Quest'anno sono previste tre rappresentazioni della rappresentazione scenica della Natività in località Cave organizzata dal Gruppo Salvaguardia Tradizioni Locali: venerdì 26 e domenica 28 dicembre e martedì 6 gennaio


Come è ormai tradizione da 16 anni, anche quest'anno il G.S.T.L. (Gruppo Salvaguardia Tradizioni Locali) invita alla rappresentazione del "Presepe vivente" in Valle di Sarezzo – località Cave.
 
La novità di quest'anno è che alle rappresentazioni tradizionali di venerdì 26 dicembre e martedì 6 gennaio, dalle ore 14,00 alle 17,00, è stata aggiunta una terza rappresentazione in orario serale domenica 28 dicembre dalle ore 17,00 alle 20,00, per permettere di apprezzare al meglio la magica atmosfera del luogo in cui viene allestito il presepe vivente.
 
Come sempre è previsto anche un servizio di bus navetta che ogni 15 minuti, partendo dal parcheggio della scuola media in via Verdi, conduce gratuitamente in prossimità della rappresentazione; da qui un altro mezzo è a disposizione per portare al presepe coloro che fossero impossibilitati a percorrere anche solo i pochi metri che separano la strada dalla località Cave.
 
Il presepe della Valle di Sarezzo è particolarmente affascinante perché, lungo un percorso guidato in un tratto di terra che ricorda le aspre colline di Betlemme, si incontrano oltre 100 personaggi, calati in una perfetta ricostruzione scenica dei tempi di Gesù.
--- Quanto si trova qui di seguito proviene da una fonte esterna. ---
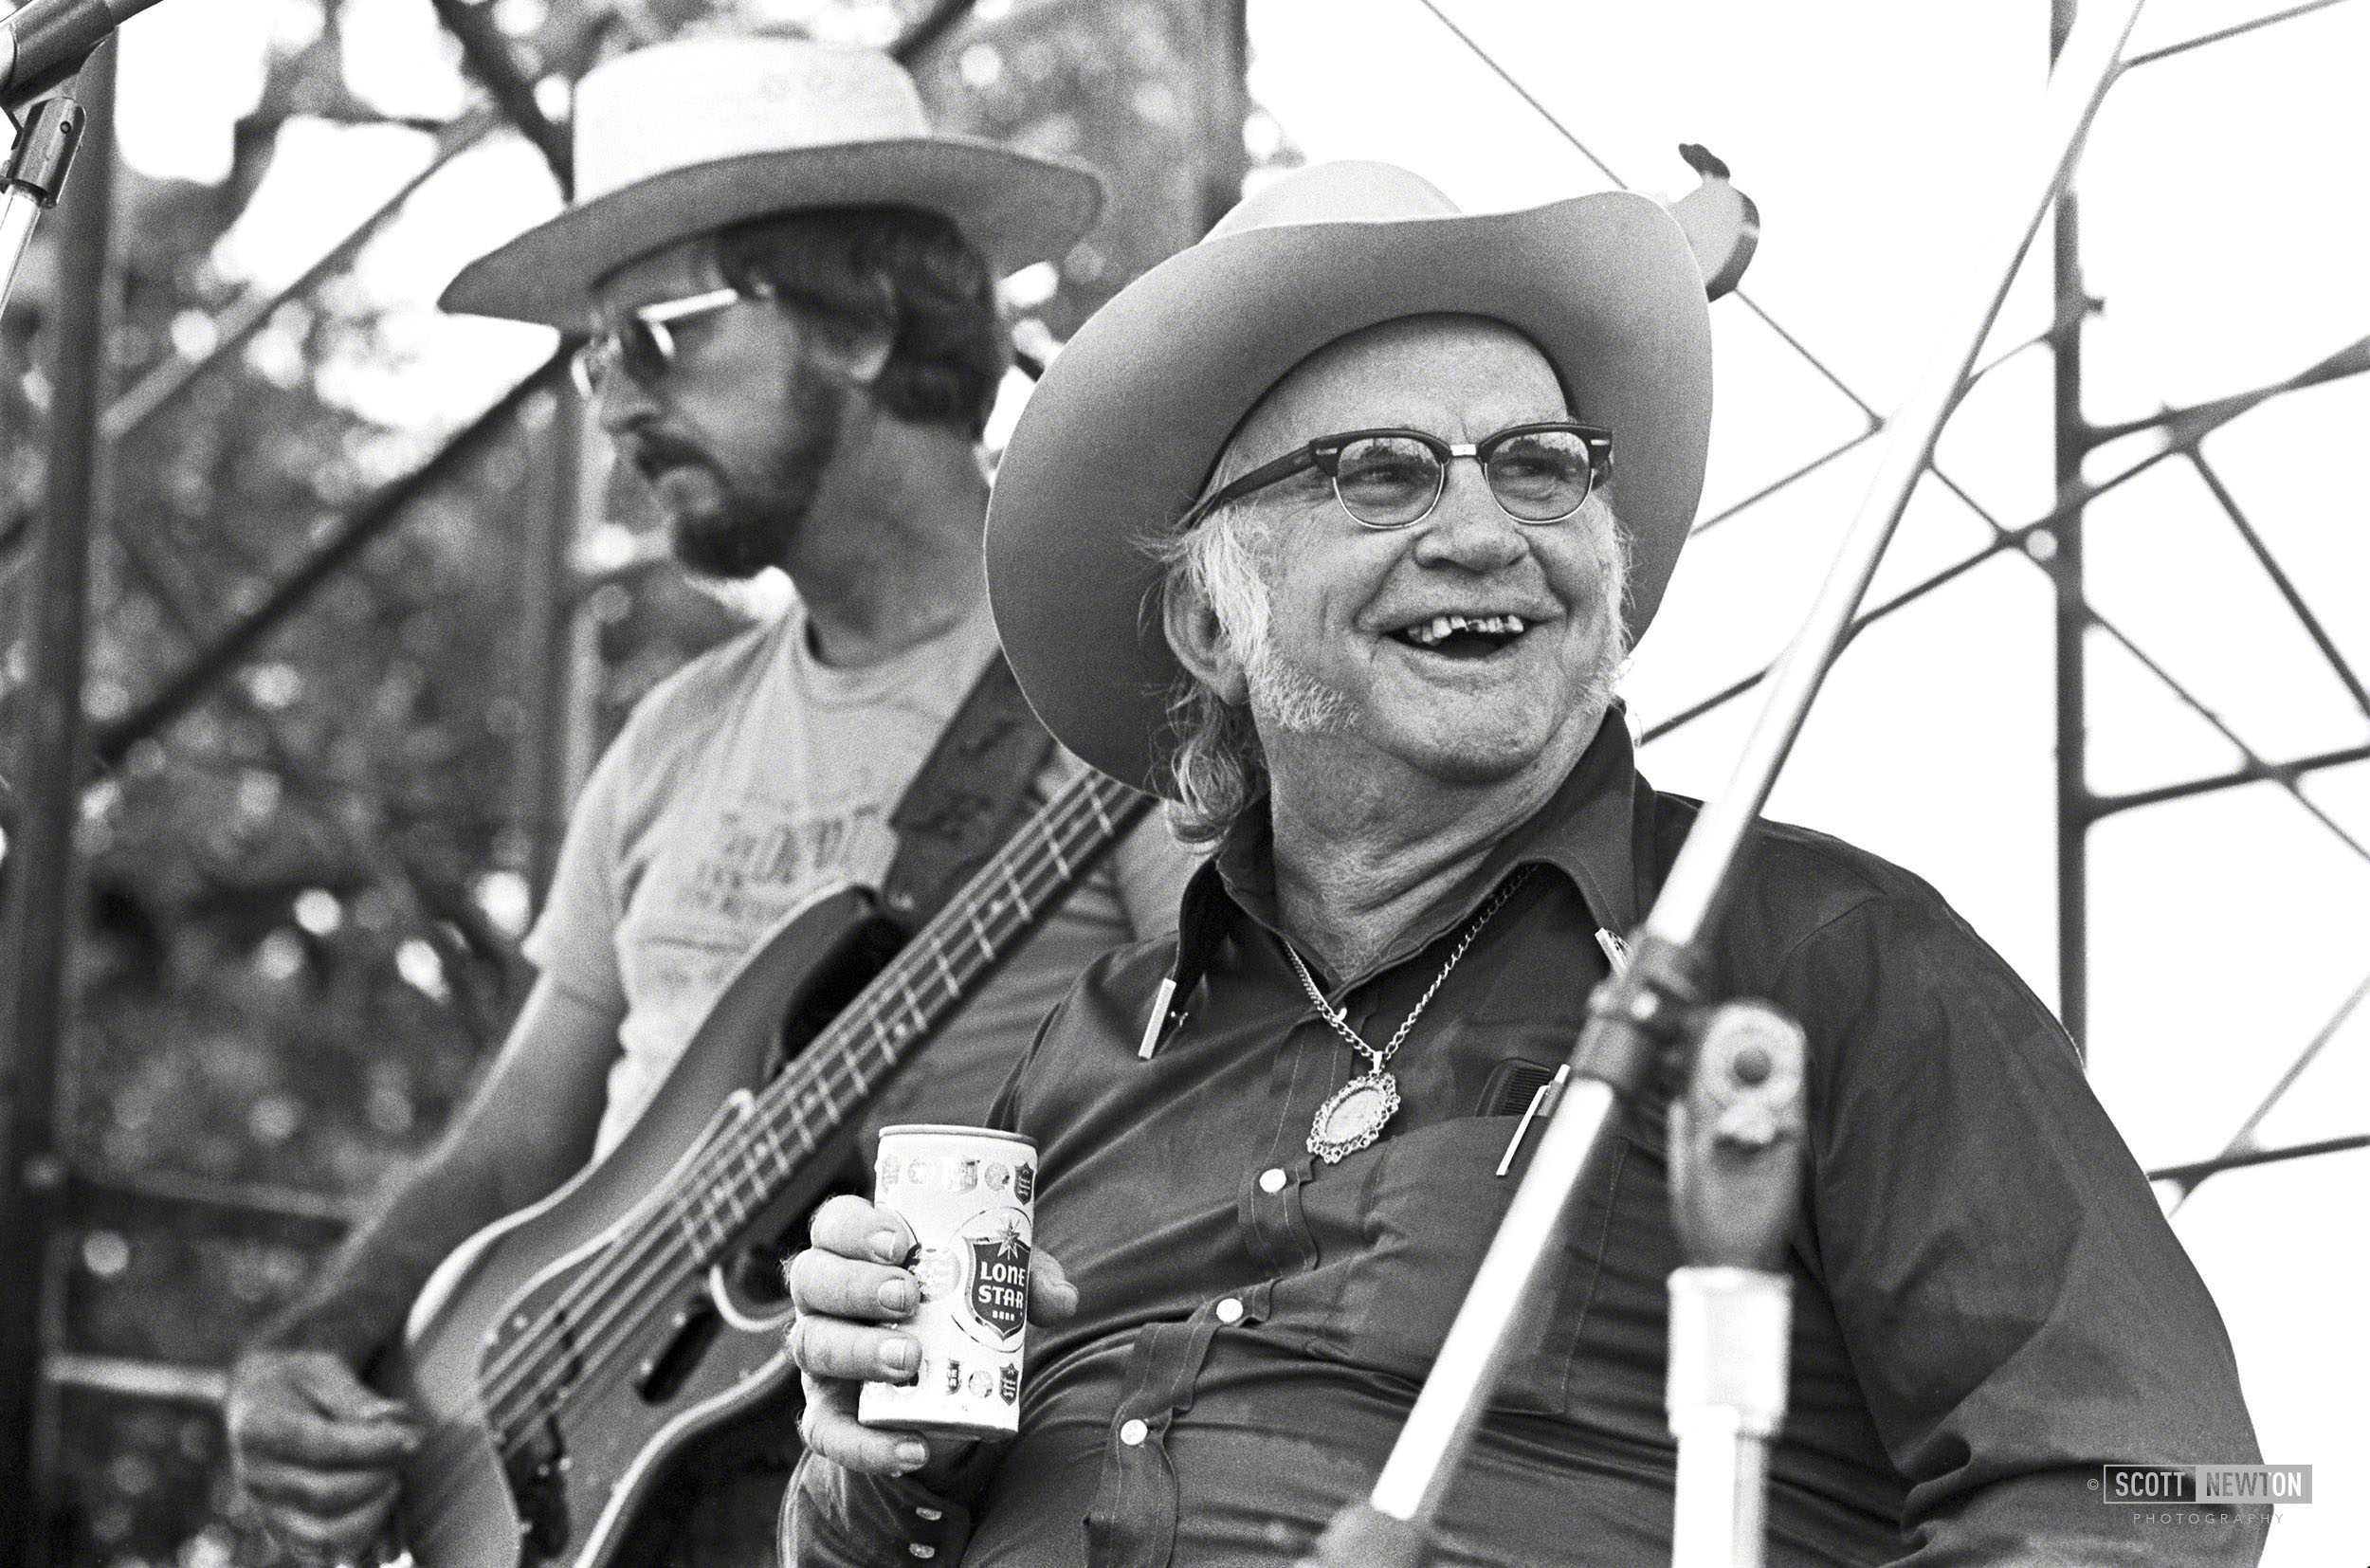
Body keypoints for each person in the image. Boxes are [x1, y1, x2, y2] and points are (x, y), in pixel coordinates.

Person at [777, 161, 2270, 1566]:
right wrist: (866, 1467)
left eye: (1542, 467)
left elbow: (2196, 1481)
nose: (1487, 530)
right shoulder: (1087, 1049)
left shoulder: (1833, 955)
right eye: (1382, 474)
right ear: (1213, 624)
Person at [223, 37, 1196, 1567]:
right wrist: (317, 1344)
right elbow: (508, 1145)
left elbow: (1223, 1119)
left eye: (652, 339)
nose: (608, 404)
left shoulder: (1115, 687)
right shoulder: (674, 733)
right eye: (589, 356)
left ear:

Il presepe si caratterizza per la rappresentazione della Natività nella bella grotta naturale chiamata "Cuel", i cui figuranti sono bambini nati nel 2014 con i loro genitori.
 
Lungo il percorso sono state ricostruite alcune ambientazioni come l'Annunciazione, il lago di Tiberiade con i pescatori, il castello di Erode, il mulino per la macina del grano e varie postazioni dove i visitatori potranno osservare i volontari all'opera in alcuni lavori tradizionali, come il maniscalco, il falegname, il calzolaio, il fabbricante di candele, i pastori, la tessitrice della lana, il vasaio e il fornaio.